Collected data entries:
** START **
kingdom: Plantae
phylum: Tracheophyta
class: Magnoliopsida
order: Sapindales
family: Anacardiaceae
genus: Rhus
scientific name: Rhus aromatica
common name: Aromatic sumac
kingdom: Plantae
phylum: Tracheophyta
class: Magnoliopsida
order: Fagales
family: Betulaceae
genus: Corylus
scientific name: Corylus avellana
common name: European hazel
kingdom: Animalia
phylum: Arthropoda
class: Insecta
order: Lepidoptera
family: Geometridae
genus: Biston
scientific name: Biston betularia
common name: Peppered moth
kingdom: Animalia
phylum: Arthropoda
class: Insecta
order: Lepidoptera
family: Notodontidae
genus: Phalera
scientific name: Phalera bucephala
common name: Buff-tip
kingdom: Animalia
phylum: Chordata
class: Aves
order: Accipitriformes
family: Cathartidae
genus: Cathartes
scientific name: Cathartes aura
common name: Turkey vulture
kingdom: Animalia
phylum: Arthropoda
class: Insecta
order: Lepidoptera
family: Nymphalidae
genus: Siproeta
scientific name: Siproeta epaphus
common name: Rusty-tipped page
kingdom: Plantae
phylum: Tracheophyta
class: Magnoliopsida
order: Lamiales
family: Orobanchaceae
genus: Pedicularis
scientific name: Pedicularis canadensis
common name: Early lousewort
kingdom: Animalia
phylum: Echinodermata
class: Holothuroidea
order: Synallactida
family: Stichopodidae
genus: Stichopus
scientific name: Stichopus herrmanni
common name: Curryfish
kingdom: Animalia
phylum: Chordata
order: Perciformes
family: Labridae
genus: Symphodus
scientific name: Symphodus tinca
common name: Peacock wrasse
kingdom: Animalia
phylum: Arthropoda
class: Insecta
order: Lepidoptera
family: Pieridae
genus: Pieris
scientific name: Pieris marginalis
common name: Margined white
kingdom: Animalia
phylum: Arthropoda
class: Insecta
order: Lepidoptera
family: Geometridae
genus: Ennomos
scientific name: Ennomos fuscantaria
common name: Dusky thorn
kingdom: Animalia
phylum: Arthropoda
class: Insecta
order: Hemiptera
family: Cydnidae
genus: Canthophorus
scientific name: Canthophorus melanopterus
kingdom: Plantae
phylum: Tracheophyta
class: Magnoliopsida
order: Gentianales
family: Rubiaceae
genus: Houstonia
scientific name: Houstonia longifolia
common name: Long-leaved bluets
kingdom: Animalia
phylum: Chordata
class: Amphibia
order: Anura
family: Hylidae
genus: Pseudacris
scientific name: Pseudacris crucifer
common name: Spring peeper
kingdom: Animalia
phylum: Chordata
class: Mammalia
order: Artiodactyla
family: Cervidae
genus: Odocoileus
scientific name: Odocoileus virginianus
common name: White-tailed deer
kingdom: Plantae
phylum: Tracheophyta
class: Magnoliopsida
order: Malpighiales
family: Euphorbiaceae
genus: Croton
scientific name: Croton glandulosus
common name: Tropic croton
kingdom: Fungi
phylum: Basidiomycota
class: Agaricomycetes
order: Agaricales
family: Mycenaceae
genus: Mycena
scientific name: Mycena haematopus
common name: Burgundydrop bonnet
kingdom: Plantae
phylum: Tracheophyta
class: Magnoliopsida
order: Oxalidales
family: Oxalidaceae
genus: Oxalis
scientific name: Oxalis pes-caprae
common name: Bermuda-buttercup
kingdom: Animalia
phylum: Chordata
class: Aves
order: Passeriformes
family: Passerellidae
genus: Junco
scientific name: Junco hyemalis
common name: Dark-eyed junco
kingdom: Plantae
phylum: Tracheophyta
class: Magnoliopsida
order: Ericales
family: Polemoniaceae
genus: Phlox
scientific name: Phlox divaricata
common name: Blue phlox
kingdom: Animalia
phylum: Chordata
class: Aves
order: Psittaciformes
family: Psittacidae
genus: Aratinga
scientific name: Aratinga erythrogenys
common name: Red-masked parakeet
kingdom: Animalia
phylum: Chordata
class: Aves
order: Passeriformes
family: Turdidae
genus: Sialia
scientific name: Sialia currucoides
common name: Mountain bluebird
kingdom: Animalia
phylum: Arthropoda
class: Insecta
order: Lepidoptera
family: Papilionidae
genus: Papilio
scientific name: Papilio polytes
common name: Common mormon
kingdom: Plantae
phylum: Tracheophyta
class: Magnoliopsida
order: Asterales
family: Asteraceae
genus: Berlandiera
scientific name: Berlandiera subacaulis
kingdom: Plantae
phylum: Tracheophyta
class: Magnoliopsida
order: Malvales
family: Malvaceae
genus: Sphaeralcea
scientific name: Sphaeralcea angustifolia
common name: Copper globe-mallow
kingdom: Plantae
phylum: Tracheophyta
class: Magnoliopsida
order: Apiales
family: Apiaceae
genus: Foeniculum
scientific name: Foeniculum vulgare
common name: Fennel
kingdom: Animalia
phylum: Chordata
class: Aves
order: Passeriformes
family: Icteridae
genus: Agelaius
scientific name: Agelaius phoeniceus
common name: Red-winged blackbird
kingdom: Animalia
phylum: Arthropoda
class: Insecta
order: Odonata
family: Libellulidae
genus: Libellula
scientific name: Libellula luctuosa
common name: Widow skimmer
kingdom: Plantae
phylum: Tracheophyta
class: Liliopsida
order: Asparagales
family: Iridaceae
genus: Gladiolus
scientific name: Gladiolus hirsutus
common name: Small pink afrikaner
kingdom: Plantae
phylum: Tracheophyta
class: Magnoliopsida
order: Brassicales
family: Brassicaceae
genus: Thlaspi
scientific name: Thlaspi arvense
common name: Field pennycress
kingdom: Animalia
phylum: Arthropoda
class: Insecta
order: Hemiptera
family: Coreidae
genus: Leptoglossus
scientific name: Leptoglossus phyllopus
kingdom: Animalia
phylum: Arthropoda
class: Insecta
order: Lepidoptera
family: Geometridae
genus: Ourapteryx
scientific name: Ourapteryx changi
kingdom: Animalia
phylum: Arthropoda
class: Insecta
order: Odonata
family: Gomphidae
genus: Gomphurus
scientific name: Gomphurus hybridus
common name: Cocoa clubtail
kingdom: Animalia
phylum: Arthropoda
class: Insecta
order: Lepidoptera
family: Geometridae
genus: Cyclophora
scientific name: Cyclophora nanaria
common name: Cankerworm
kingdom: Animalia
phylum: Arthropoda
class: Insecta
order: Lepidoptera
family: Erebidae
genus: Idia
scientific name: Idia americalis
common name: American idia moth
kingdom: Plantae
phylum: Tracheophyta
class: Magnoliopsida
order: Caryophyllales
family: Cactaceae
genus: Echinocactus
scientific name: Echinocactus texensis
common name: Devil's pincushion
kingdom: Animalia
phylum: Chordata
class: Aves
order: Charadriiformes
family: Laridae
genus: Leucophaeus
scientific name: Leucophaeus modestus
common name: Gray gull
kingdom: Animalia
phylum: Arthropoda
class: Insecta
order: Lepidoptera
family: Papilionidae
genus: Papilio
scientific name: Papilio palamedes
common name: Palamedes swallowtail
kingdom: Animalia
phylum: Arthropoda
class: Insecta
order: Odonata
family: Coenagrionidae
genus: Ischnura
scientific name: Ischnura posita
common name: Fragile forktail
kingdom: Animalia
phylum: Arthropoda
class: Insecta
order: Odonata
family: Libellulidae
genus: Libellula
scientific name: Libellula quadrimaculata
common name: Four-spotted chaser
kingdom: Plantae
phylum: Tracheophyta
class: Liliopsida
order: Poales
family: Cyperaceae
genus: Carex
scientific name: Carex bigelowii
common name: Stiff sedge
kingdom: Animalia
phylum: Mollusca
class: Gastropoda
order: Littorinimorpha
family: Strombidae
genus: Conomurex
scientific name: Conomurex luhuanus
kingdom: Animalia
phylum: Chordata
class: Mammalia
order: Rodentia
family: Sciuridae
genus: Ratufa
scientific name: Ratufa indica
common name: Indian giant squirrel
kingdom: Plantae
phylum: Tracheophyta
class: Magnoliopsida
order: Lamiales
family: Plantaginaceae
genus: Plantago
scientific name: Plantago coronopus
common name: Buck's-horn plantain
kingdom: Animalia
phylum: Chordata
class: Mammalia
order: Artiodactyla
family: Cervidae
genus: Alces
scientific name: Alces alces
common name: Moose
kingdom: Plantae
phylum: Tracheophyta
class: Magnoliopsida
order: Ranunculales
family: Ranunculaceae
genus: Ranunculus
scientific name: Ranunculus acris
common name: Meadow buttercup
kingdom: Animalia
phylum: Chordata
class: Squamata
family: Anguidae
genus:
** END **
◆ EXERCISE DIRECTIONS: Render the lines starting at the first one and ending at the one reading "class: Holothuroidea" as a two-column CSV headed field and value, one row per line. Quote each field and replace any line breaks with spaces.

◆ RESPONSE TO THIS TASK:
field,value
"kingdom:","Plantae"
"phylum:","Tracheophyta"
"class:","Magnoliopsida"
"order:","Sapindales"
"family:","Anacardiaceae"
"genus:","Rhus"
"scientific name:","Rhus aromatica"
"common name:","Aromatic sumac"
"kingdom:","Plantae"
"phylum:","Tracheophyta"
"class:","Magnoliopsida"
"order:","Fagales"
"family:","Betulaceae"
"genus:","Corylus"
"scientific name:","Corylus avellana"
"common name:","European hazel"
"kingdom:","Animalia"
"phylum:","Arthropoda"
"class:","Insecta"
"order:","Lepidoptera"
"family:","Geometridae"
"genus:","Biston"
"scientific name:","Biston betularia"
"common name:","Peppered moth"
"kingdom:","Animalia"
"phylum:","Arthropoda"
"class:","Insecta"
"order:","Lepidoptera"
"family:","Notodontidae"
"genus:","Phalera"
"scientific name:","Phalera bucephala"
"common name:","Buff-tip"
"kingdom:","Animalia"
"phylum:","Chordata"
"class:","Aves"
"order:","Accipitriformes"
"family:","Cathartidae"
"genus:","Cathartes"
"scientific name:","Cathartes aura"
"common name:","Turkey vulture"
"kingdom:","Animalia"
"phylum:","Arthropoda"
"class:","Insecta"
"order:","Lepidoptera"
"family:","Nymphalidae"
"genus:","Siproeta"
"scientific name:","Siproeta epaphus"
"common name:","Rusty-tipped page"
"kingdom:","Plantae"
"phylum:","Tracheophyta"
"class:","Magnoliopsida"
"order:","Lamiales"
"family:","Orobanchaceae"
"genus:","Pedicularis"
"scientific name:","Pedicularis canadensis"
"common name:","Early lousewort"
"kingdom:","Animalia"
"phylum:","Echinodermata"
"class:","Holothuroidea"